Artwork projected onto the Sydney Opera House.
© G. Tipene | Shutterstock

Pixel Technology Could Bring Active Camouflage to Buildings

  May 23, 2019


By Naomi Millán


Cloaking technology may one day be possible for buildings, thanks to a recent development in pixels which will make building-size displays possible, according to the University of Cambridge.

Researchers at the University of Cambridge have developed pixels a million times smaller than the ones used in smartphones and were able to spray them onto flexible plastic films. Wrapping a building in such a film would produce a structure that can blend into its background, like an octopus, or more helpfully switch its color to reject thermal heat load.

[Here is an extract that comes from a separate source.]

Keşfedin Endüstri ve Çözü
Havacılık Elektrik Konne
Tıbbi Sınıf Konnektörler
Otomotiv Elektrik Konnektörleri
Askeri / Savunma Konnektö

The tiny pixels are built with a speck of gold a few billionths of a meter across. The gold sits on top of a reflective surface, trapping light in between. Surrounding this with an electrically switchable coating allows the pixel to be tuned across the color spectrum. The pixels can be seen in bright sunlight, and do not require constant flow of electricity to hold the tuned color, according to the university.

Researchers are now working on expanding the range of colors achievable with the technology, and finding partners to develop it further.

Their research findings, Scalable electrochromic nanopixels using plasmonics, were published in Science Advances.

Naomi Millán is senior editor of Building Operating Management.